> _Document text_
────────────────────────────────────────
Postgresql – How to get the aggregate of a window function in Postgres

aggregatepostgresqlwindow functions

I have a table containing a two columns of permutations/combinations of integer arrays, and a third column containing a value, like so:

CREATE TABLE foo
(
  perm integer[] NOT NULL,
  combo integer[] NOT NULL,
  value numeric NOT NULL DEFAULT 0
);
INSERT INTO foo
VALUES
( '{3,1,2}', '{1,2,3}', '1.1400' ),
( '{3,1,2}', '{1,2,3}', '0' ),
( '{3,1,2}', '{1,2,3}', '1.2680' ),
( '{3,1,2}', '{1,2,3}', '0' ),
( '{3,1,2}', '{1,2,3}', '1.2680' ),
( '{3,1,2}', '{1,2,3}', '0' ),
( '{3,1,2}', '{1,2,3}', '0' ),
( '{3,1,2}', '{1,2,3}', '1.2680' ),
( '{3,1,2}', '{1,2,3}', '0.9280' ),
( '{3,1,2}', '{1,2,3}', '0' ),
( '{3,1,2}', '{1,2,3}', '1.2680' ),
( '{3,1,2}', '{1,2,3}', '0' ),
( '{3,1,2}', '{1,2,3}', '0' ),
( '{3,1,2}', '{1,2,3}', '1.2680' ),
( '{3,1,2}', '{1,2,3}', '0' ),
( '{3,2,1}', '{1,2,3}', '0' ),
( '{3,2,1}', '{1,2,3}', '0.8000' )

I want to find out the average and standard deviation for each permutation, as well as for each combination. I can do that with this query:

SELECT
  f1.perm,
  f2.combo,
  f1.perm_average_value,
  f2.combo_average_value,
  f1.perm_stddev,
  f2.combo_stddev,
  f1.perm_count,
  f2.combo_count
FROM
(
  SELECT
    perm,
    combo,
    avg( value ) AS perm_average_value,
    stddev_pop( value ) AS perm_stddev,
    count( * ) AS perm_count
  FROM foo
  GROUP BY perm, combo
) AS f1
JOIN
(
  SELECT
    combo,
    avg( value ) AS combo_average_value,
    stddev_pop( value ) AS combo_stddev,
    count( * ) AS combo_count
  FROM foo
  GROUP BY combo
) AS f2 ON ( f1.combo = f2.combo );

However, that query can get pretty slow when I have a lot of data, because the "foo" table (which in reality, consists of 14 partitions each with roughly 4 million rows) needs to be scanned twice.

Recently, I learned that Postgres supports "Window Functions", which is basically like a GROUP BY for a particular column. I modified my query to use these like so:

SELECT
  perm,
  combo,
  avg( value ) as perm_average_value,
  avg( avg( value ) ) over w_combo AS combo_average_value,
  stddev_pop( value ) as perm_stddev,
  stddev_pop( avg( value ) ) over w_combo as combo_stddev,
  count( * ) as perm_count,
  sum( count( * ) ) over w_combo AS combo_count
FROM foo
GROUP BY perm, combo
WINDOW w_combo AS ( PARTITION BY combo );

While this works for the "combo_count" column, the "combo_average_value" and "combo_stddev" columns are no longer accurate. It appears that the average is being taken for each permutation, and then being averaged a second time for each combination, which is incorrect.
────────────────────────────────────────
> _Raw data_

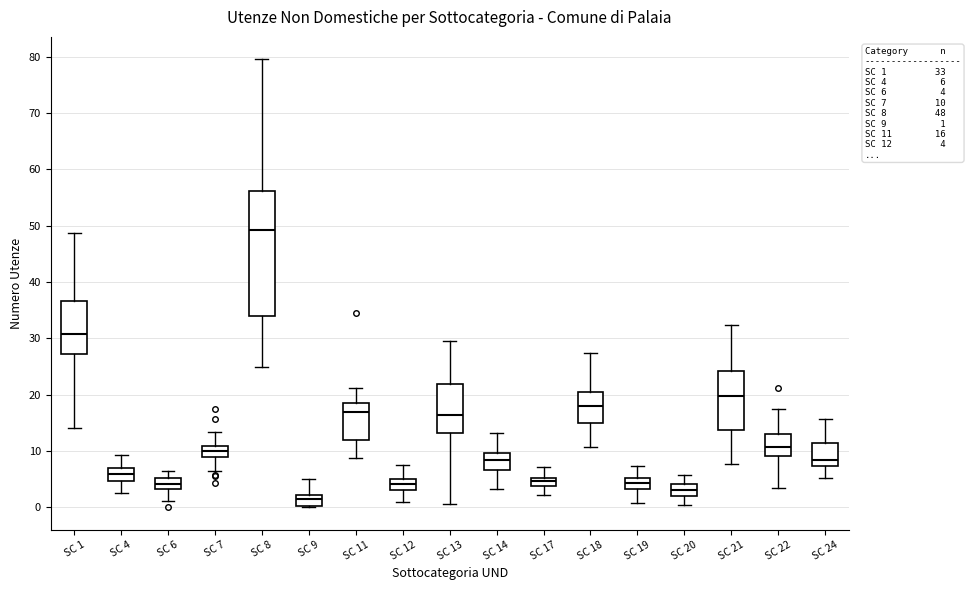

Which box is the tallest, from its lower edge to its upper edge?

SC 8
────────────────────────────────────────
> _What is expected_
According to the Postgres window function post, how many partitions does the real "foo" table have, and roughly how many rows are in each?

> _Completed task_
It has 14 partitions, each with roughly 4 million rows.